The issue is moot, however, because experiments are not viable for the programs of interest to the WTECB. For the most part, these programs are entitlements that serve anyone who enrolls. Thus the net impact analyses have to be conducted via a nonexperimental methodology. Individuals who encounter the workforce development programs are compared to individuals who didn’t and who are not randomly chosen. In this situation, we attempt to match individuals who participated to individuals who didn’t using observed characteristics (such as education, prior work experience, age, sex, race, labor market, and so forth).

Figure 2 depicts the matching situation. T represents the data set with treatment observations, i.e., exiters from one of the workforce development programs, and U represents the data set from which the comparison set of observations could have been chosen. For most of the programs, U is comprised of individuals who encountered the Employment Service during the years of interest but did not participate in any of the training programs in the study. The vertical axis in the figure suggests that there are eligibility conditions to meet in order to gain access to the treatment. Individuals may have been more or less eligible depending on their employment situation or their location or other characteristics such as age or family income. The x-axis measures participation likelihood. Individuals who are “highly” eligible (observations that would be arrayed near the top of the graph) may or may not participate. On the other hand, individuals who are not eligible (near the bottom of the graph) may or may not have the desire to participate.

Figure 2 is a heuristic illustration. To be somewhat more concrete, consider JobPrep, which is technical training at community colleges. The T set of individuals are those individuals who are “eligible” and who participated and exited from JobPrep. (As we have divided the eligibility by participation space, this set of individuals is in quadrant I). “Eligibility” in this case means that individuals have the necessary educational background and have the interest and aptitude to pursue such training. Essentially four types of individuals encounter the Job Service, which is the comparison set pool. Some individuals who encounter the Job Service meet the “eligibility” criteria, but have not chosen to pursue the JobPrep program (quadrant II). Some individuals would pursue the training program but they are not “eligible” as we are defining it (quadrant IV). Some individuals are neither “eligible” nor interested in such technical training (quadrant III). A few individuals may actually have registered at the Job Service and be in the set of program exiters (quadrant I). We actually remove them from the U set before matching.

Figure 2 Treatment Sample and Full Sample from which Matched Comparison Sample may be Drawn.

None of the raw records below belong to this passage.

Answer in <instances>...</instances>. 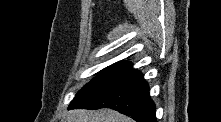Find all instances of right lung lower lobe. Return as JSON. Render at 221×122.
Returning <instances> with one entry per match:
<instances>
[{
  "label": "right lung lower lobe",
  "instance_id": "right-lung-lower-lobe-1",
  "mask_svg": "<svg viewBox=\"0 0 221 122\" xmlns=\"http://www.w3.org/2000/svg\"><path fill=\"white\" fill-rule=\"evenodd\" d=\"M72 108H111L137 122H157L156 107L149 96V86L143 74L137 70L103 92L71 104L69 109Z\"/></svg>",
  "mask_w": 221,
  "mask_h": 122
}]
</instances>
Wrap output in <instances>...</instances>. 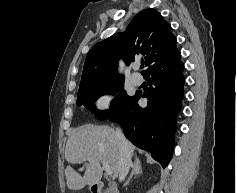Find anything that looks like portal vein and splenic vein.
Masks as SVG:
<instances>
[{"instance_id": "portal-vein-and-splenic-vein-1", "label": "portal vein and splenic vein", "mask_w": 237, "mask_h": 193, "mask_svg": "<svg viewBox=\"0 0 237 193\" xmlns=\"http://www.w3.org/2000/svg\"><path fill=\"white\" fill-rule=\"evenodd\" d=\"M102 165H103V168L106 171V174L111 176L113 174V171H112L111 167L108 165V163L103 161Z\"/></svg>"}]
</instances>
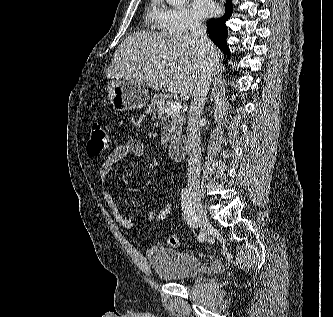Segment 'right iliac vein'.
<instances>
[{
	"mask_svg": "<svg viewBox=\"0 0 333 317\" xmlns=\"http://www.w3.org/2000/svg\"><path fill=\"white\" fill-rule=\"evenodd\" d=\"M190 199L194 205V211L198 218L201 234L206 238L211 231V224L206 216V210L202 204L199 192L197 190H191Z\"/></svg>",
	"mask_w": 333,
	"mask_h": 317,
	"instance_id": "1",
	"label": "right iliac vein"
}]
</instances>
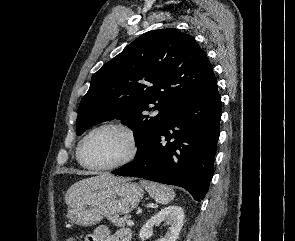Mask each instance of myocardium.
Masks as SVG:
<instances>
[{
	"mask_svg": "<svg viewBox=\"0 0 295 241\" xmlns=\"http://www.w3.org/2000/svg\"><path fill=\"white\" fill-rule=\"evenodd\" d=\"M106 128L119 129L126 134V136L128 137V140H129V144H130V150H129L128 154L121 161L111 164V165L101 166V165H92V164L87 163L84 159V148H85V145H86L88 139L95 132L102 130V129H106ZM138 152H139V140H138L137 134L130 126H128L124 123H121V122H106V123H103V124H100V125L94 127L82 138V140L79 144V147H78L77 158H78L79 163L84 168H87L90 170H95V171H111V170L119 169V168L124 167V166L128 165L129 163H131L135 159V157L137 156Z\"/></svg>",
	"mask_w": 295,
	"mask_h": 241,
	"instance_id": "myocardium-1",
	"label": "myocardium"
}]
</instances>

The objective of matching is to find a set C comprised of the observations in U that are most “like” the individuals comprising T. Fortunately, there is substantial overlap in the variables that are in the data sets, such as age, race/ethnicity, education at program entry, disability status, ESL status, gender, region of state, veteran status, prior employment and earnings history, and prior welfare/UI/food stamp receipt.

Various nonexperimental net impact estimation techniques have been suggested in the literature. For this study, we rely on propensity score matching. In this technique, the observations in T and U are combined and a participation equation is estimated using logit regression. The estimated probability of an observation in T or U being in the treatment sample is called the observation’s propensity score. Treatment observations are matched to observations in the comparison sample with the closest propensity scores. Note that identification of the treatment effect requires that none of the covariates X in the data sets are perfectly correlated with being in T or U. That is, given any observation Xi, the probability of being in T or in U is between 0 and 1. This is called the common support condition. If there are Xi values (or linear combinations of Xi) that perfectly predict participation or non-participation (i.e., common support is violated), then the ith observation must be removed from the treatment set or comparison pool.